Ia menegaskan bahwa wewenang penyidikan seharusnya berada sepenuhnya pada kepolisian. Menurutnya, kebijakan ini strategis dan sesuai prinsip tata kelola penegakan hukum yang baik.
“Kepolisian, sebagai institusi yang secara konstitusional ditugaskan untuk menjaga keamanan dan menegakkan hukum, merupakan lembaga yang paling tepat untuk menjalankan fungsi penyidikan secara terpusat,” ujar Prawitra, melalui keterangan tertulis dikutip pada Kamis, 23 Januari 2025.
Ia menjelaskan bahwa pembagian wewenang penyidikan kepada banyak institusi, dapat memicu tumpang tindih kewenangan dan konflik antar lembaga. Kondisi ini bertentangan dengan prinsip diferensiasi fungsional, di mana setiap institusi memiliki kewenangan yang sudah jelas.
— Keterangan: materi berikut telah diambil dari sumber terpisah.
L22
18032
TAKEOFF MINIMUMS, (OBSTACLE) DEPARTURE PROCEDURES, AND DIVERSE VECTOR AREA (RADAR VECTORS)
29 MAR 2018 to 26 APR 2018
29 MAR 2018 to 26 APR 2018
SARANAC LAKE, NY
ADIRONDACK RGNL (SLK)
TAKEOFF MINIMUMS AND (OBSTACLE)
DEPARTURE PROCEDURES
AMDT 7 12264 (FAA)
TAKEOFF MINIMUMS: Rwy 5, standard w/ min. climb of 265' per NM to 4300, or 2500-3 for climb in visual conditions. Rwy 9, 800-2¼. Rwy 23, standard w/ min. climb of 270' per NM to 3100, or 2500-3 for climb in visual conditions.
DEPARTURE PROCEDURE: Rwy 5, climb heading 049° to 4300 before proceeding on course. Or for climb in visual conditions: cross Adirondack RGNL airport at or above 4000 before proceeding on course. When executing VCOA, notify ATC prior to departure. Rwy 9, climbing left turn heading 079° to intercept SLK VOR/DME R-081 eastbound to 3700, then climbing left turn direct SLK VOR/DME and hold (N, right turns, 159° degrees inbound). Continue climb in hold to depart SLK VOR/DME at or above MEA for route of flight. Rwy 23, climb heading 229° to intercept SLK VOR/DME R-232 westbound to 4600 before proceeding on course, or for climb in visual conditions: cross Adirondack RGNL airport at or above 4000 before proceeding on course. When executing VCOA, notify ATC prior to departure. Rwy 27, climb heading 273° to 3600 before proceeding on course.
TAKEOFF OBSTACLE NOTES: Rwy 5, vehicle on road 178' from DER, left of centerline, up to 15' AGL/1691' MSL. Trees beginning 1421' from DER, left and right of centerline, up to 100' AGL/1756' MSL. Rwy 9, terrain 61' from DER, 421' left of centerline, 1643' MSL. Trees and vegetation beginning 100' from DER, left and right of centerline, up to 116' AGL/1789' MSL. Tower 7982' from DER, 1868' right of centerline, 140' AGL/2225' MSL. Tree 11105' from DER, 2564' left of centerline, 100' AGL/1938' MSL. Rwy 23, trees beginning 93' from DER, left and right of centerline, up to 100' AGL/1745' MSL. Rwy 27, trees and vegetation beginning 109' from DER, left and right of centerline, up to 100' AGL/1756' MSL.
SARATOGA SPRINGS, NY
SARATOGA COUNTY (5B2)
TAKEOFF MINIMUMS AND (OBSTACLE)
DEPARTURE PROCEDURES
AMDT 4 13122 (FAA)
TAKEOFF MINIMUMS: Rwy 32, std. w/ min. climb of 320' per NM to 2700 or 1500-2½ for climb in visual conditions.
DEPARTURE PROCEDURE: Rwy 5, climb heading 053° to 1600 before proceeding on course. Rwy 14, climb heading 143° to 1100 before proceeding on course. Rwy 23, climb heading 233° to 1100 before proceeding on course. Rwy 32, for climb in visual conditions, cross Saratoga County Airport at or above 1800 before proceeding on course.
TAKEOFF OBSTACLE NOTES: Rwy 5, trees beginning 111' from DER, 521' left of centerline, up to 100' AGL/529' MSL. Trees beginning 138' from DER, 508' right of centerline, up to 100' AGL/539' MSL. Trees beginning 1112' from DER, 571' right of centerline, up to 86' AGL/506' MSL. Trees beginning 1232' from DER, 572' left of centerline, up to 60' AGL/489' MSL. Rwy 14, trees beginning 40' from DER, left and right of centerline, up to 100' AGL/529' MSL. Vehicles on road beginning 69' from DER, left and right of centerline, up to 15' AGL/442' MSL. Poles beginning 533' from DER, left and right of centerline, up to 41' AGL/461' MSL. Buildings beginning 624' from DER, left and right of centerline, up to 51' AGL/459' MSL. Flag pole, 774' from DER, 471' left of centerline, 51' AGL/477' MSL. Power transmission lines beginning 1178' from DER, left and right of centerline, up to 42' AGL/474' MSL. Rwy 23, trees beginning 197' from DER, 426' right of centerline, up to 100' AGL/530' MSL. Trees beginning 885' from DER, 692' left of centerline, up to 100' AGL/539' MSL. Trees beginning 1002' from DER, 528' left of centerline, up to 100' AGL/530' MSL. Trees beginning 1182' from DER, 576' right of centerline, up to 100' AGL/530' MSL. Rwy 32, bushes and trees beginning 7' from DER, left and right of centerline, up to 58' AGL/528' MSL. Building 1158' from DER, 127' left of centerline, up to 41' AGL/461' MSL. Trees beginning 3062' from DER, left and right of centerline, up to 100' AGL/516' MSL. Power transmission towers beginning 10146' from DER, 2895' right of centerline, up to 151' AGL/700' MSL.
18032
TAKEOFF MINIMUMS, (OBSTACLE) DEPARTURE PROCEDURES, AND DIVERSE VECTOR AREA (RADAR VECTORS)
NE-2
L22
“Persoalan ini bukanlah kewenangan yang lahir dari norma, namun lebih di ranah implementasinya, terlebih lagi pada poin koordinasi dalam proses penyidikan tersebut, dengan menetapkan kepolisian sebagai satu-satunya penyidik, proses penyidikan sepantasnya dapat dilakukan dengan lebih efisien, terarah, dan terkoordinasi tanpa hambatan birokrasi yang berlebihan,” tegasnya.
Prawitra juga menggarisbawahi kesiapan Kepolisian Negara Republik Indonesia (Polri) dalam menjalankan fungsi penyidikan. Menurutnya, Polri memiliki sumber daya manusia, teknologi, dan sistem pelatihan yang dirancang khusus untuk mendukung tugas ini.
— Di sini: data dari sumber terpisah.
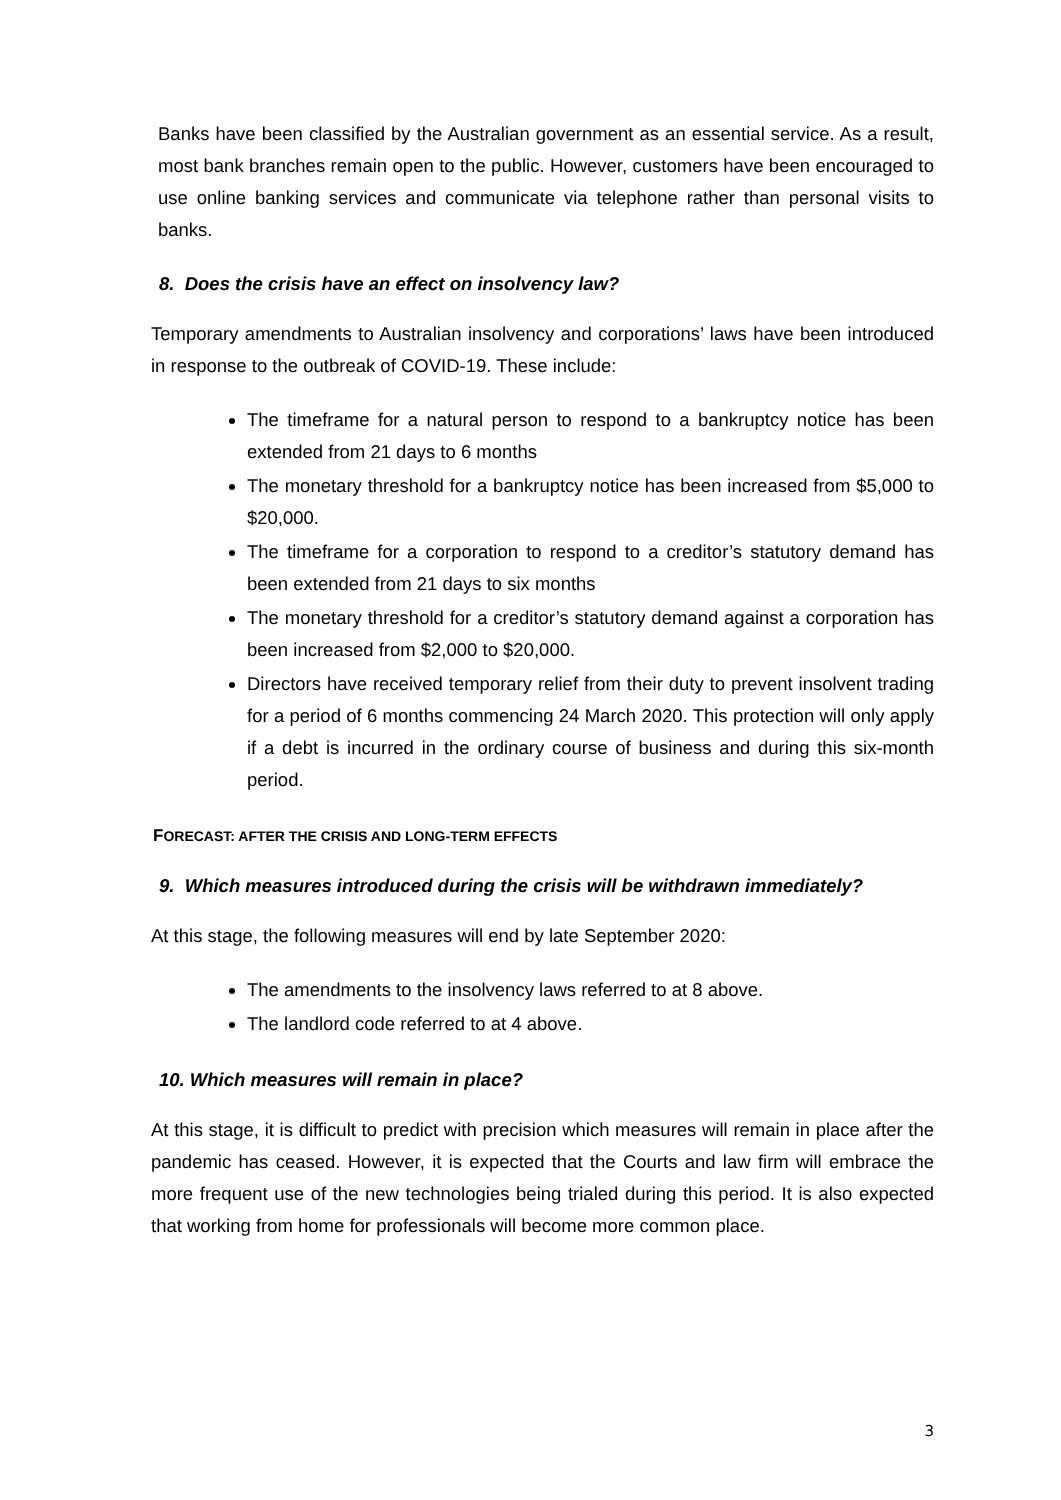Banks have been classified by the Australian government as an essential service. As a result, most bank branches remain open to the public. However, customers have been encouraged to use online banking services and communicate via telephone rather than personal visits to banks.
8. Does the crisis have an effect on insolvency law?
Temporary amendments to Australian insolvency and corporations’ laws have been introduced in response to the outbreak of COVID-19. These include:
The timeframe for a natural person to respond to a bankruptcy notice has been extended from 21 days to 6 months
The monetary threshold for a bankruptcy notice has been increased from $5,000 to $20,000.
The timeframe for a corporation to respond to a creditor’s statutory demand has been extended from 21 days to six months
The monetary threshold for a creditor’s statutory demand against a corporation has been increased from $2,000 to $20,000.
Directors have received temporary relief from their duty to prevent insolvent trading for a period of 6 months commencing 24 March 2020. This protection will only apply if a debt is incurred in the ordinary course of business and during this six-month period.
FORECAST: AFTER THE CRISIS AND LONG-TERM EFFECTS
9. Which measures introduced during the crisis will be withdrawn immediately?
At this stage, the following measures will end by late September 2020:
The amendments to the insolvency laws referred to at 8 above.
The landlord code referred to at 4 above.
10. Which measures will remain in place?
At this stage, it is difficult to predict with precision which measures will remain in place after the pandemic has ceased. However, it is expected that the Courts and law firm will embrace the more frequent use of the new technologies being trialed during this period. It is also expected that working from home for professionals will become more common place.
3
“Karena memang didesain untuk menjalankan hal tersebut. Tidak hanya itu, kepolisian dapat memastikan bahwa proses pengumpulan bukti, penanganan saksi, dan rekonstruksi perkara dilakukan sesuai standar hukum yang berlaku,” paparnya.
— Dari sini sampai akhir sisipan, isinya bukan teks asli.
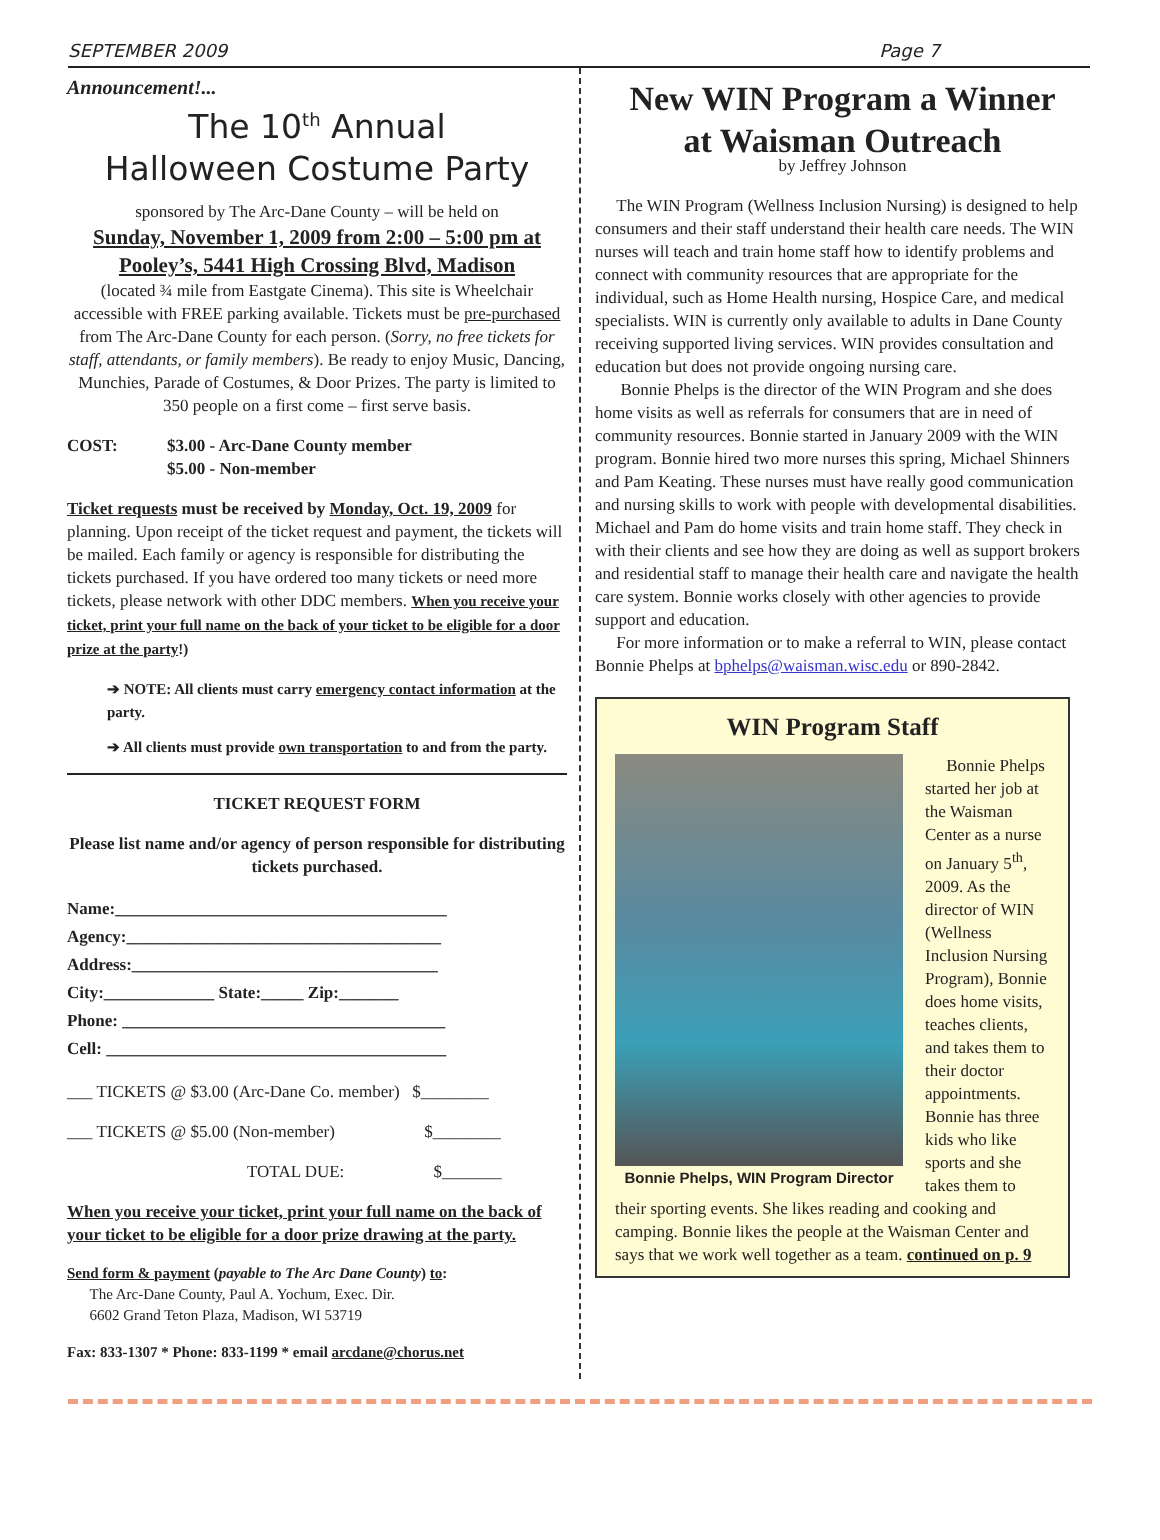SEPTEMBER 2009 Page 7
Announcement!...
The 10<sup>th</sup> Annual
Halloween Costume Party
sponsored by The Arc-Dane County – will be held on
Sunday, November 1, 2009 from 2:00 – 5:00 pm at Pooley’s, 5441 High Crossing Blvd, Madison
(located ¾ mile from Eastgate Cinema). This site is Wheelchair accessible with FREE parking available. Tickets must be pre-purchased from The Arc-Dane County for each person. (Sorry, no free tickets for staff, attendants, or family members). Be ready to enjoy Music, Dancing, Munchies, Parade of Costumes, & Door Prizes. The party is limited to 350 people on a first come – first serve basis.
COST: $3.00 - Arc-Dane County member
$5.00 - Non-member
Ticket requests must be received by Monday, Oct. 19, 2009 for planning. Upon receipt of the ticket request and payment, the tickets will be mailed. Each family or agency is responsible for distributing the tickets purchased. If you have ordered too many tickets or need more tickets, please network with other DDC members. When you receive your ticket, print your full name on the back of your ticket to be eligible for a door prize at the party!)
➔ NOTE: All clients must carry emergency contact information at the party.
➔ All clients must provide own transportation to and from the party.
TICKET REQUEST FORM
Please list name and/or agency of person responsible for distributing tickets purchased.
Name:_______________________________________
Agency:_____________________________________
Address:____________________________________
City:_____________ State:_____ Zip:_______
Phone: ______________________________________
Cell: ________________________________________
___ TICKETS @ $3.00 (Arc-Dane Co. member) $________
___ TICKETS @ $5.00 (Non-member) $________
TOTAL DUE: $_______
When you receive your ticket, print your full name on the back of your ticket to be eligible for a door prize drawing at the party.
Send form & payment (payable to The Arc Dane County) to:
The Arc-Dane County, Paul A. Yochum, Exec. Dir.
6602 Grand Teton Plaza, Madison, WI 53719
Fax: 833-1307 * Phone: 833-1199 * email arcdane@chorus.net
New WIN Program a Winner
at Waisman Outreach
by Jeffrey Johnson
The WIN Program (Wellness Inclusion Nursing) is designed to help consumers and their staff understand their health care needs. The WIN nurses will teach and train home staff how to identify problems and connect with community resources that are appropriate for the individual, such as Home Health nursing, Hospice Care, and medical specialists. WIN is currently only available to adults in Dane County receiving supported living services. WIN provides consultation and education but does not provide ongoing nursing care.
Bonnie Phelps is the director of the WIN Program and she does home visits as well as referrals for consumers that are in need of community resources. Bonnie started in January 2009 with the WIN program. Bonnie hired two more nurses this spring, Michael Shinners and Pam Keating. These nurses must have really good communication and nursing skills to work with people with developmental disabilities. Michael and Pam do home visits and train home staff. They check in with their clients and see how they are doing as well as support brokers and residential staff to manage their health care and navigate the health care system. Bonnie works closely with other agencies to provide support and education.
For more information or to make a referral to WIN, please contact Bonnie Phelps at bphelps@waisman.wisc.edu or 890-2842.
WIN Program Staff
Bonnie Phelps, WIN Program Director
Bonnie Phelps started her job at the Waisman Center as a nurse on January 5<sup>th</sup>, 2009. As the director of WIN (Wellness Inclusion Nursing Program), Bonnie does home visits, teaches clients, and takes them to their doctor appointments. Bonnie has three kids who like sports and she takes them to their sporting events. She likes reading and cooking and camping. Bonnie likes the people at the Waisman Center and says that we work well together as a team. continued on p. 9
Karena itu, ia menilai bahwa dengan menyerahkan wewenang penyidikan kepada kepolisian dan penuntutan kepada kejaksaan, akan menciptakan pembagian peran yang lebih jelas dalam sistem peradilan pidana.
“Dengan demikian, kejaksaan dapat sepenuhnya fokus pada tugasnya sebagai penuntut umum, tanpa dibebani oleh tugas-tugas penyidikan,” ucap Prawitra.
“Pada intinya jangan sampai suatu institusi dalam penegakan hukum menjadi lebih super dari institusi lain karena ada kewenangan lebih yang diberikan padanya,” imbuhnya.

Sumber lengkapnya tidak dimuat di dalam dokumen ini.